**TASK DESCRIPTION**
Update the material from the start through the line containing "order: Malpighiales", inclusive, so that every "scientific name" becomes "Latin name". Leave everything else unchanged.

**INFORMATION SUPPLIED**
'''

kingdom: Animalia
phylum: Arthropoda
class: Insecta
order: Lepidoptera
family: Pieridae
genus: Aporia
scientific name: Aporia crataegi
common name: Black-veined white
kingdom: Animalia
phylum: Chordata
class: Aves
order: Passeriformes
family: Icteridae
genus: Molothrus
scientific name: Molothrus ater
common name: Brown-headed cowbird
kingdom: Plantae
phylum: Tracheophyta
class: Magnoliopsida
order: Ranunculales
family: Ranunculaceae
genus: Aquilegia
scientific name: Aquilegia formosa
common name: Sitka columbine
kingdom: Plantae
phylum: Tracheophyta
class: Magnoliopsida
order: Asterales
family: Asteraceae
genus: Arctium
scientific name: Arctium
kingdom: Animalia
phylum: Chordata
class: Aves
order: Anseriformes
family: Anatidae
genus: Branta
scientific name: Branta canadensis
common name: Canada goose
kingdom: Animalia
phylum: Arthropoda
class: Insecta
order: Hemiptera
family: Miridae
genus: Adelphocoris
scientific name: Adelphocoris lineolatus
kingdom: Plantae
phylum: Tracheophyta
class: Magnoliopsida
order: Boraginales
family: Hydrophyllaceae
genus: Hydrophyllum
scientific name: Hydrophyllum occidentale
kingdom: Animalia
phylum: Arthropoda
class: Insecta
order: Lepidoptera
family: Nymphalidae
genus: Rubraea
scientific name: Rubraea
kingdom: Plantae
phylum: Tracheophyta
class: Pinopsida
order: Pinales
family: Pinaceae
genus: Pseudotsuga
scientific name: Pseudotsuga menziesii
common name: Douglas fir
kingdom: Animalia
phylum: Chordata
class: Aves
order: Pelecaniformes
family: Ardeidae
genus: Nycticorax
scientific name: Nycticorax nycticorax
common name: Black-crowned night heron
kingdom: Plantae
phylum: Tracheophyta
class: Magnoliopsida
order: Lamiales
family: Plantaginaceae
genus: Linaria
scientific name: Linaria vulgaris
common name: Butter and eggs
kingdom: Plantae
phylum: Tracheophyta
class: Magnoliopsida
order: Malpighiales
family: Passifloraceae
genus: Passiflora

'''

**SOLUTION FOR THIS EXERCISE**
kingdom: Animalia
phylum: Arthropoda
class: Insecta
order: Lepidoptera
family: Pieridae
genus: Aporia
Latin name: Aporia crataegi
common name: Black-veined white
kingdom: Animalia
phylum: Chordata
class: Aves
order: Passeriformes
family: Icteridae
genus: Molothrus
Latin name: Molothrus ater
common name: Brown-headed cowbird
kingdom: Plantae
phylum: Tracheophyta
class: Magnoliopsida
order: Ranunculales
family: Ranunculaceae
genus: Aquilegia
Latin name: Aquilegia formosa
common name: Sitka columbine
kingdom: Plantae
phylum: Tracheophyta
class: Magnoliopsida
order: Asterales
family: Asteraceae
genus: Arctium
Latin name: Arctium
kingdom: Animalia
phylum: Chordata
class: Aves
order: Anseriformes
family: Anatidae
genus: Branta
Latin name: Branta canadensis
common name: Canada goose
kingdom: Animalia
phylum: Arthropoda
class: Insecta
order: Hemiptera
family: Miridae
genus: Adelphocoris
Latin name: Adelphocoris lineolatus
kingdom: Plantae
phylum: Tracheophyta
class: Magnoliopsida
order: Boraginales
family: Hydrophyllaceae
genus: Hydrophyllum
Latin name: Hydrophyllum occidentale
kingdom: Animalia
phylum: Arthropoda
class: Insecta
order: Lepidoptera
family: Nymphalidae
genus: Rubraea
Latin name: Rubraea
kingdom: Plantae
phylum: Tracheophyta
class: Pinopsida
order: Pinales
family: Pinaceae
genus: Pseudotsuga
Latin name: Pseudotsuga menziesii
common name: Douglas fir
kingdom: Animalia
phylum: Chordata
class: Aves
order: Pelecaniformes
family: Ardeidae
genus: Nycticorax
Latin name: Nycticorax nycticorax
common name: Black-crowned night heron
kingdom: Plantae
phylum: Tracheophyta
class: Magnoliopsida
order: Lamiales
family: Plantaginaceae
genus: Linaria
Latin name: Linaria vulgaris
common name: Butter and eggs
kingdom: Plantae
phylum: Tracheophyta
class: Magnoliopsida
order: Malpighiales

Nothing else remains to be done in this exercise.